Esta norma reafirma muchos aspectos que ya estaban presentes en la ley 27.802. El FAL será obligatorio para todos los empleadores del sector privado con la única excepción de la industria de la construcción y casas particulares, y se utilizará para pagar no solo indemnizaciones por despido, sino también retiros voluntarios, preaviso, sentencias judiciales por estos rubros. Se financiará con recursos que los empleadores dejan de destinar al sistema de seguridad social, lo que tendrá un impacto significativo en el ANSES y, por ende, en las prestaciones que esta institución otorga (jubilaciones y pensiones y asignaciones familiares).

La reglamentación del FAL refuerza su objetivo principal. Se trata de un mecanismo que prioriza el aspecto financiero y los intereses de los empleadores, a costa de los derechos de los trabajadores y del sistema de seguridad social. Las entidades financieras habilitadas para operar en el sistema deberán ser habilitadas por la Comisión Nacional de Valores, y podrán constituir Fondos Comunes de Inversión y/o Fideicomisos Financieros para canalizar los recursos provenientes de los empleadores. El objetivo es fortalecer el mercado de capitales local, por lo que solo se admite la inversión en instrumentos financieros o valores negociables emitidos y negociados en el país, incluyendo bonos de deuda local. Por esta tarea, las entidades financieras podrán cobrar de comisión hasta el 1% de los fondos administrados.

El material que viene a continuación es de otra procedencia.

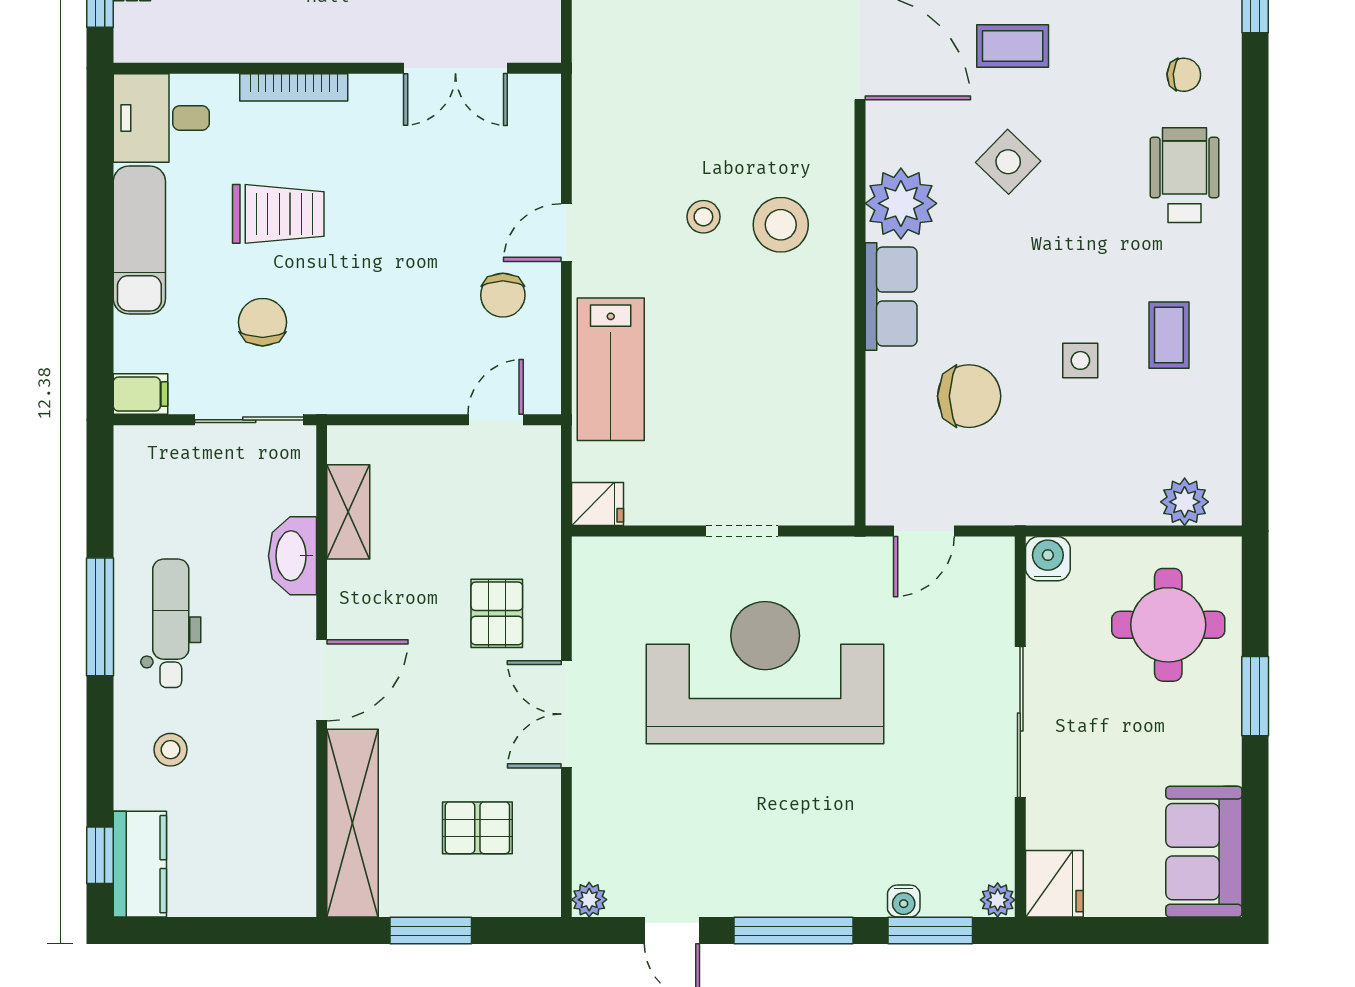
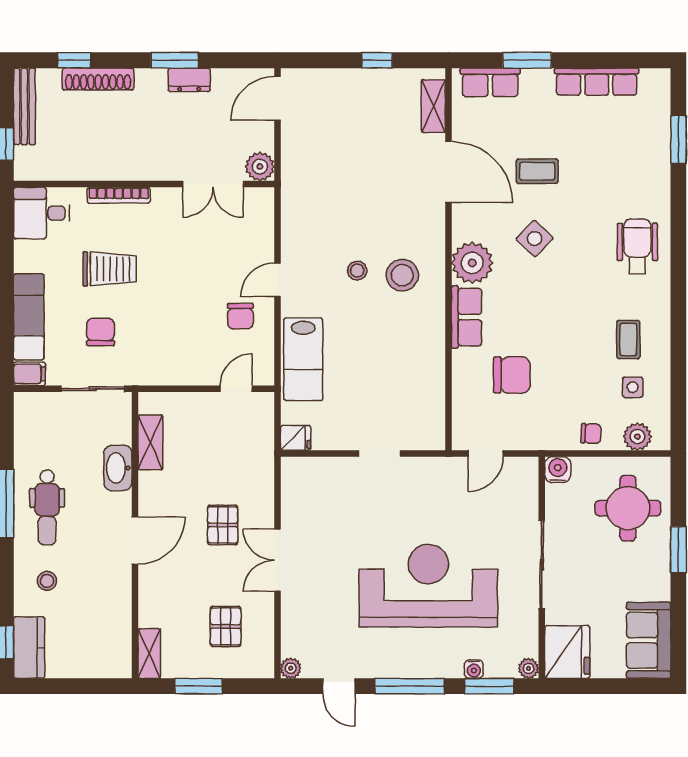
plant: (536, 38) -> (260, 167), added
chair: (1184, 75) -> (591, 434), moved
exam couch: (139, 240) -> (29, 317), moved
side table: (1080, 360) -> (633, 387), moved
pallet: (497, 613) -> (223, 525), moved
dental chair: (171, 623) -> (47, 507), turned 180
reception desk: (765, 673) -> (428, 586), moved
shelving: (353, 823) -> (149, 654), width x0.45, depth x0.75
pallet: (477, 828) -> (226, 626), turned 90
fridge: (1054, 884) -> (567, 652), width x1.36, depth x1.34

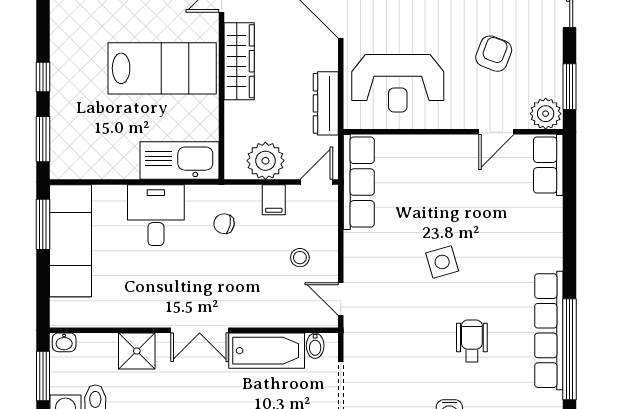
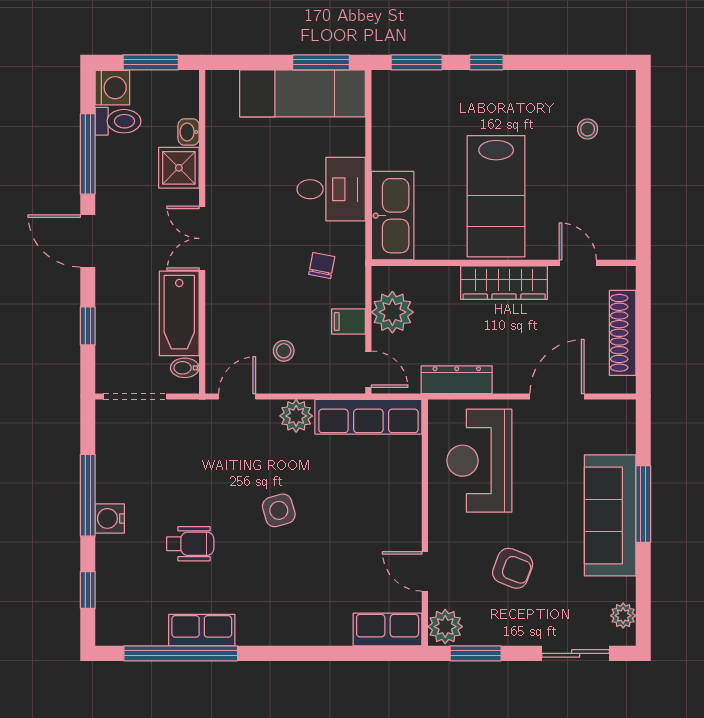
plant: (358, 246) -> (296, 416), added
row of seats: (549, 331) -> (202, 630), width x0.50
washbasin: (64, 342) -> (189, 132), moved

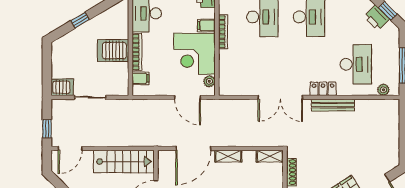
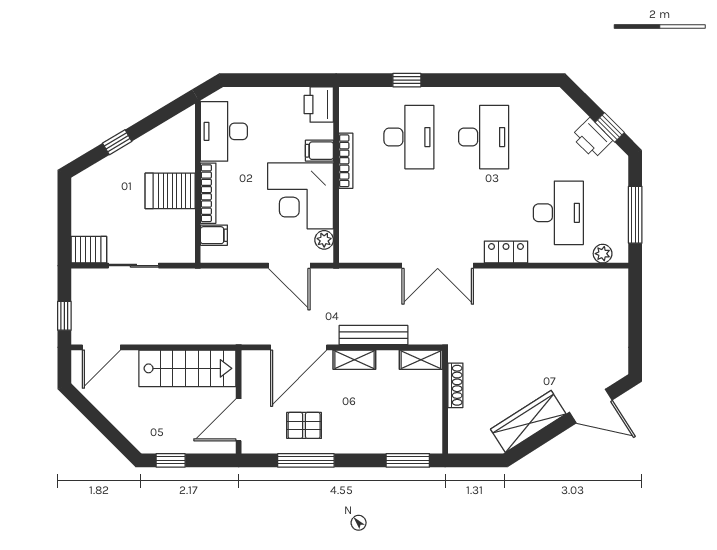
bench: (333, 105) -> (373, 335), moved

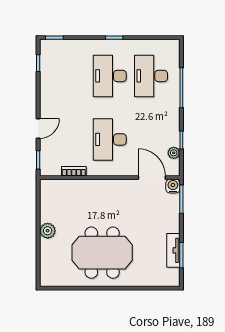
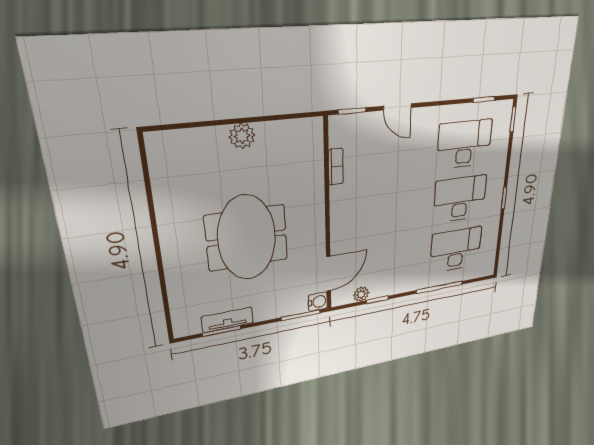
desk: (110, 139) -> (464, 144), moved
meeting table: (102, 253) -> (247, 238), moved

El decreto reglamentario también regula el procedimiento que los empleadores deberán seguir ante el ARCA. A tales fines, deberán informar "ID FAL", provisto por la entidad financiera elegida, que contendrá la información necesaria para que el ARCA separe de los fondos provenientes de las contribuciones patronales la parte correspondiente al FAL y la remita a la entidad correspondiente. Si el empleador no elige ninguna entidad ni instrumento, la CNV se lo asignará de oficio a petición de la ARCA. Luego el empleador podrá ejercer el derecho a la portabilidad (cambiar de entidad y/o de instrumento).

Finalmente, la ley 27.802 prevé la posibilidad de interrumpir la realización de aportes al FAL cuando los fondos acumulados sean suficientes para hacer frente a los pasivos contingentes (indemnizaciones por despido a pagar en el futuro). En ese caso, el empleador quedará exceptuado de ingresar dichos aportes y, por ende, tendrá una disminución de la alícuota correspondiente a las contribuciones patronales (2,5% para las micro, pequeñas y medianas empresas, 1% para las grandes). La determinación de los requisitos para que opere esta posibilidad deberá ser establecida por una reglamentación conjunta de la Secretaría de Trabajo y el Ministerio de Economía.

Para que el FAL sea plenamente operativo todavía es necesario que distintos organismos estatales dicten normas reglamentarias, a saber: la Secretaría de Trabajo del Ministerio de Capital Humano, la Secretaría de Finanzas del Ministerio de Economía, la Comisión Nacional de Valores y el ARCA. Si no hay nuevos cambios, el impacto sobre los recursos del sistema de seguridad social empezará a ser efectivo a partir de noviembre. Asimismo, a partir de ese mes comenzará a regir el período de seis meses de carencia para capitalizar el sistema. Por lo que las primeras indemnizaciones abonadas por el FAL, de no mediar una nueva postergación de su entrada en vigencia, serán a partir del mes de mayo de 2027.